*** Available data ***
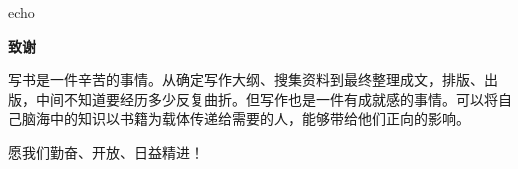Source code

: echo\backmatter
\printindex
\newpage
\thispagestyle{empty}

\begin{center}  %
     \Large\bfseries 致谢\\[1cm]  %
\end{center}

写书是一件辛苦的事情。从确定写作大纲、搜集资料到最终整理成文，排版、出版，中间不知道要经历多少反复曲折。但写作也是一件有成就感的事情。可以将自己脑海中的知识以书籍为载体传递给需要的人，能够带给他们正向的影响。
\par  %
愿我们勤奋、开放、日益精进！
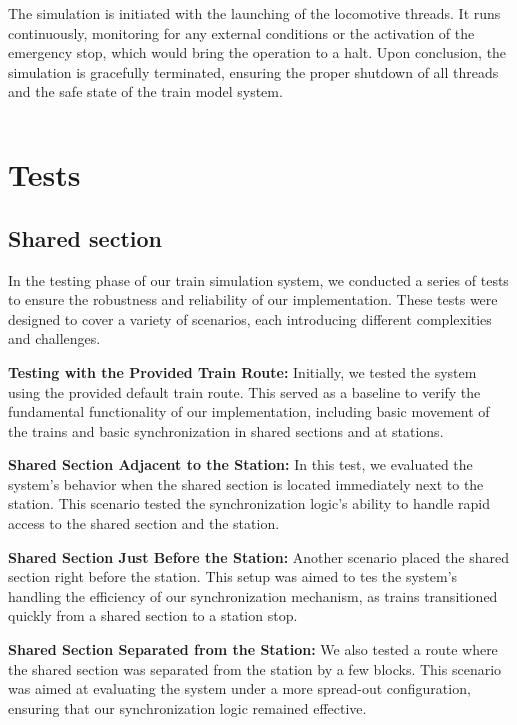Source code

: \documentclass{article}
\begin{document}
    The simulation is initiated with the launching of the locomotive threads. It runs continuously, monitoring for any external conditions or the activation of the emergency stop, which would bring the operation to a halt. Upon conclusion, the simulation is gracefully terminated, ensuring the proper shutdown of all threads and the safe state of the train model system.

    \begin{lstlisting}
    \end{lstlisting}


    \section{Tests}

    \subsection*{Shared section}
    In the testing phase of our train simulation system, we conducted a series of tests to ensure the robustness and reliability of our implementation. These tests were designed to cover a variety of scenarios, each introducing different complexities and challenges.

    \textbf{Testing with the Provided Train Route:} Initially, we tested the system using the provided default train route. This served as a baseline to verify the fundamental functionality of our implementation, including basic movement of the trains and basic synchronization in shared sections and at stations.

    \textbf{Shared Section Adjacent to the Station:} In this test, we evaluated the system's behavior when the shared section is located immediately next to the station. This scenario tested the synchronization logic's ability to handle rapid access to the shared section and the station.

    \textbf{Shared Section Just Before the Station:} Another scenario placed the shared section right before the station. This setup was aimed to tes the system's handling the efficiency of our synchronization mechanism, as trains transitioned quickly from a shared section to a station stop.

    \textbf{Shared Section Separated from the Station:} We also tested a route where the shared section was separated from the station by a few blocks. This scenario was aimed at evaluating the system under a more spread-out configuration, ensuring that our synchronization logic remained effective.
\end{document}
*** End of Available data ***
*** Available data ***
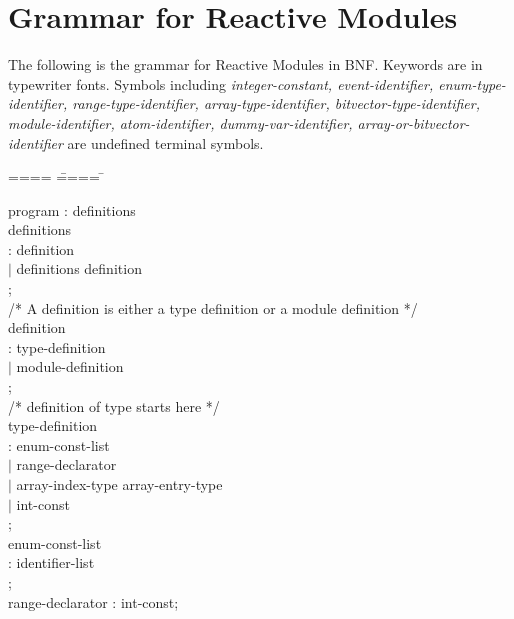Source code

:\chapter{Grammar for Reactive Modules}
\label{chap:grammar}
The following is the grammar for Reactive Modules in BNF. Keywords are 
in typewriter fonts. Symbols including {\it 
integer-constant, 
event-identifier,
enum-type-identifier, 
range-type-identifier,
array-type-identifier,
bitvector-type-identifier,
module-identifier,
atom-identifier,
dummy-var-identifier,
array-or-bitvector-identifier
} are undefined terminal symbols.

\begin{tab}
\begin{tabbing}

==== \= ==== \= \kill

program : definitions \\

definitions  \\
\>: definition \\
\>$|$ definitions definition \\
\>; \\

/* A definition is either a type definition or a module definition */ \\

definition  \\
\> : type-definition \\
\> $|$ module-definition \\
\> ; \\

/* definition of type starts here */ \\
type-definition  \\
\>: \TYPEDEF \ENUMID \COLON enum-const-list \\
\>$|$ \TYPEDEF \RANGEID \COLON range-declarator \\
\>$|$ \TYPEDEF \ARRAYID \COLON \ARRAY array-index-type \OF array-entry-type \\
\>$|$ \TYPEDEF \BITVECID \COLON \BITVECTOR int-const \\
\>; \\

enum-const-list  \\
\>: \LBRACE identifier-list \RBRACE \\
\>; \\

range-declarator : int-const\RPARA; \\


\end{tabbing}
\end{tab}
*** End of Available data ***
*Problem to work on*: Copy each line above that contains the word "logic".

*Task answer*:
    \textbf{Shared Section Adjacent to the Station:} In this test, we evaluated the system's behavior when the shared section is located immediately next to the station. This scenario tested the synchronization logic's ability to handle rapid access to the shared section and the station.
    \textbf{Shared Section Separated from the Station:} We also tested a route where the shared section was separated from the station by a few blocks. This scenario was aimed at evaluating the system under a more spread-out configuration, ensuring that our synchronization logic remained effective.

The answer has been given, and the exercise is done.